Brazilian Blowout

FRESNO, Calif.

It's called, "Brazilian Blowout" ... but lately ... there's been a blow up over claims, it releases a harmful chemical.

Fresno stylist, Debra Stankevich can hardly keep up with her clients demands for the Brazilian Blowout. The hair-straightening craze has clients like Ashley Ladd of Madera, willing to sit for hours in a salon chair to get the hair she's always wanted. "It takes me about an hour or an hour and 15 minutes to straighten it and it's not so good when I'm in a hurry or on the go."

The process coats the hair with a protein solution and heat seals it in. Stylists pay for a course from the "Brazilian Blowout" company on how to perform the service. Then they're tested and certified by the company. The treatment can last for three months or more. Giving clients, shiny, healthy feeling hair that can be worn straight, or can be curled. For clients like Ashley, the $250.00 and up price tag is worth the results.

Stankevich said, "Well I love it, it feels super smooth already. I can feel the difference in my hair texture so I'm happy."
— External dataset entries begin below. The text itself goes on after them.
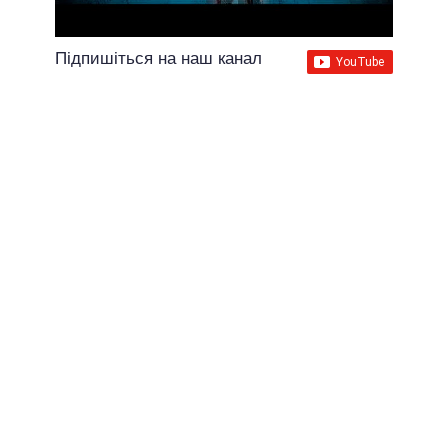
Підпишіться на наш канал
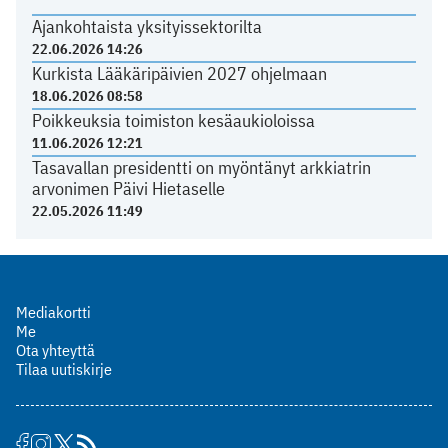
Ajankohtaista yksityissektorilta
22.06.2026 14:26
Kurkista Lääkäripäivien 2027 ohjelmaan
18.06.2026 08:58
Poikkeuksia toimiston kesäaukioloissa
11.06.2026 12:21
Tasavallan presidentti on myöntänyt arkkiatrin
arvonimen Päivi Hietaselle
22.05.2026 11:49
Mediakortti
Me
Ota yhteyttä
Tilaa uutiskirje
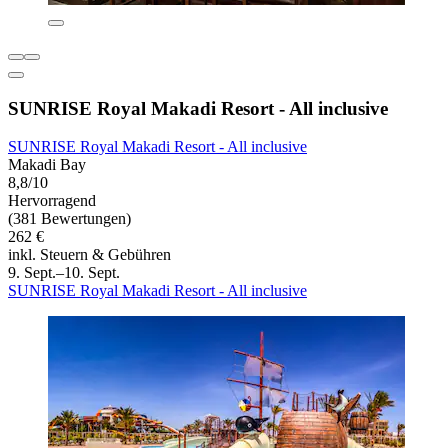
SUNRISE Royal Makadi Resort - All inclusive
SUNRISE Royal Makadi Resort - All inclusive
Makadi Bay
8,8/10
Hervorragend
(381 Bewertungen)
262 €
inkl. Steuern & Gebühren
9. Sept.–10. Sept.
SUNRISE Royal Makadi Resort - All inclusive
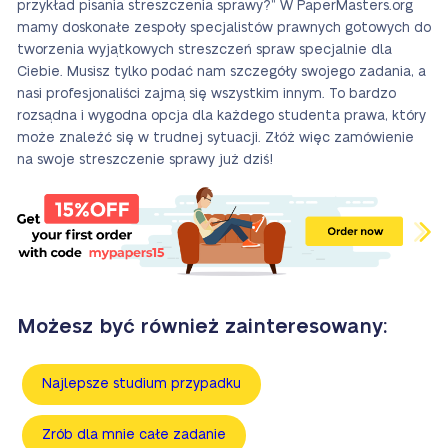
przykład pisania streszczenia sprawy?” W PaperMasters.org
mamy doskonałe zespoły specjalistów prawnych gotowych do
tworzenia wyjątkowych streszczeń spraw specjalnie dla
Ciebie. Musisz tylko podać nam szczegóły swojego zadania, a
nasi profesjonaliści zajmą się wszystkim innym. To bardzo
rozsądna i wygodna opcja dla każdego studenta prawa, który
może znaleźć się w trudnej sytuacji. Złóż więc zamówienie
na swoje streszczenie sprawy już dziś!
Możesz być również zainteresowany:
Najlepsze studium przypadku
Zrób dla mnie całe zadanie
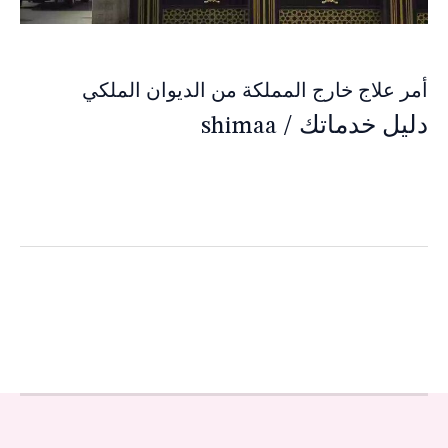
أمر علاج خارج المملكة من الديوان الملكي
دليل خدماتك
/
shimaa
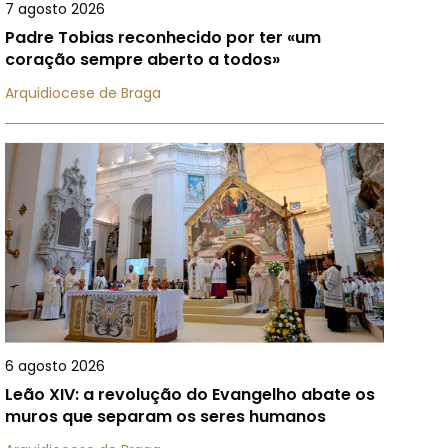
7 agosto 2026
Padre Tobias reconhecido por ter «um
coração sempre aberto a todos»
Arquidiocese de Braga
6 agosto 2026
Leão XIV: a revolução do Evangelho abate os
muros que separam os seres humanos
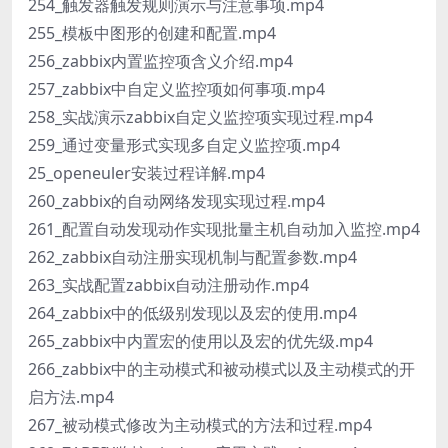
254_触发器触发规则演示与注意事项.mp4
255_模板中图形的创建和配置.mp4
256_zabbix内置监控项含义介绍.mp4
257_zabbix中自定义监控项如何事项.mp4
258_实战演示zabbix自定义监控项实现过程.mp4
259_通过变量形式实现多自定义监控项.mp4
25_openeuler安装过程详解.mp4
260_zabbix的自动网络发现实现过程.mp4
261_配置自动发现动作实现批量主机自动加入监控.mp4
262_zabbix自动注册实现机制与配置参数.mp4
263_实战配置zabbix自动注册动作.mp4
264_zabbix中的低级别发现以及宏的使用.mp4
265_zabbix中内置宏的使用以及宏的优先级.mp4
266_zabbix中的主动模式和被动模式以及主动模式的开
启方法.mp4
267_被动模式修改为主动模式的方法和过程.mp4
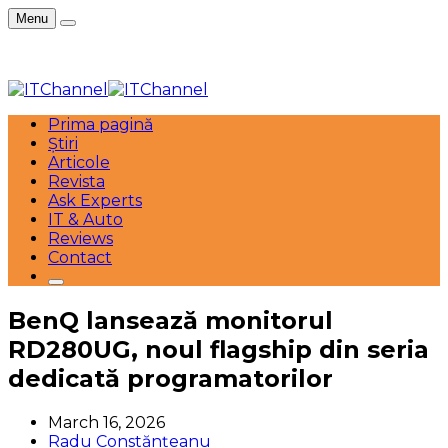
Menu
Prima pagină
Știri
Articole
Revista
Ask Experts
IT & Auto
Reviews
Contact
BenQ lansează monitorul
RD280UG, noul flagship din seria
dedicată programatorilor
March 16, 2026
Radu Constănțeanu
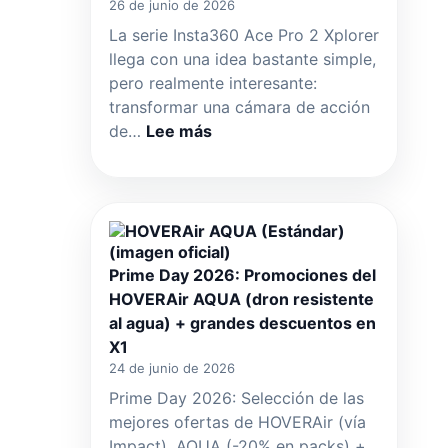
26 de junio de 2026
La serie Insta360 Ace Pro 2 Xplorer
llega con una idea bastante simple,
pero realmente interesante:
transformar una cámara de acción
:
de…
Lee más
Insta360
Ace
Pro
2
Xplorer
Series:
Prime Day 2026: Promociones del
la
mochila
HOVERAir AQUA (dron resistente
blanca
al agua) + grandes descuentos en
ártica
X1
que
24 de junio de 2026
transforma
Prime Day 2026: Selección de las
la
mejores ofertas de HOVERAir (vía
cámara
de
Impact). AQUA (-20% en packs) +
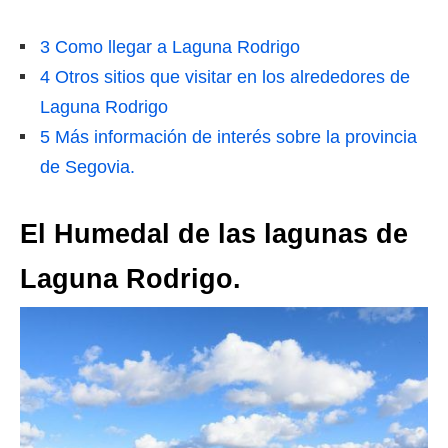
3
Como llegar a Laguna Rodrigo
4
Otros sitios que visitar en los alrededores de
Laguna Rodrigo
5
Más información de interés sobre la provincia
de Segovia.
El Humedal de las lagunas de
Laguna Rodrigo.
Another client at Spectrum Salon in north Fresno showed us her before and after pictures and says she'll never go back to frizzy, uncontrollable hair. Debra had the process done on her own hair so she would be even more familiar with the product and says she's never seen anything like it. "It has definitely changed my life. It's the best thing out there for your hair."

But the state of California doesn't agree. Earlier this month, Attorney General, Jerry Brown filed a lawsuit against Brazilian Blowout, saying the company did not disclose its product contains formaldehyde, which the EPA calls a probable human carcinogen.

ABC News obtained this video of government agency OSHA testing samples last month of Brazilian Blowout solution from some Oregon salons and found potentially harmful levels of formaldehyde. But further tests showed levels below federal standards.

Through a spokesperson, Brazilian Blowout released this statement to Action News regarding the California attorney general's suit saying quote: "We firmly believe that its investigation will validate the results of Oregon OSHA's air monitoring studies, once again confirming the safety of this product. We look forward to working with the attorney general to dispel the innuendo and rumor currently surrounding Brazilian Blowout." End quote.

Fresno Environmental Medicine Doctor Shahzad Jahromi at Kaiser Permanente Fresno, says people who are sensitive to formaldehyde, might have a cough and watery eyes after exposure, but most people may not notice any symptoms. "For day to day in cosmetics, you're probably not going to notice something unless you are allergic to it. Then they would notice on their skin, they would have that reaction."

Salons like Spectrum stand by the bb process as safe. "It's no different than getting a color service no different than getting a perm," said Robert Pasillas.

Stylists recommend asking about the salon itself before you get the Brazilian Blowout or any other hair process. There should be a constant flow of air conditioning throughout the salon and the air filters should be changed, often.

Some salons also offer other alternatives to Brazilian Blowout, which promise the same results.

The Brazilian Keratin treatment is about half the price of Brazilian Blowout, but clients have to leave the keratin solution in their hair without shampooing for at least 3 days. While the controversy over chemicals continues ... some salons in New York profiled on Good Morning America are giving their stylists and clients gas masks to wear during the Brazilian Blowout to protect them from any fumes.

But Spectrum general manager, Robert Pasillas says that's not necessary and is confident Brazilian Blowout will straighten out any concerns about the process. "It's very safe. It's gentle on the hair. We love the product."

The state attorney general is pushing for warning labels about the chemicals in the "Brazilian Blowout" solution so clients can take "appropriate precautions" and decide whether to use the product.

"Brazilian Blowout" says it's pleased the attorney general is taking action in the potential need for warning labels.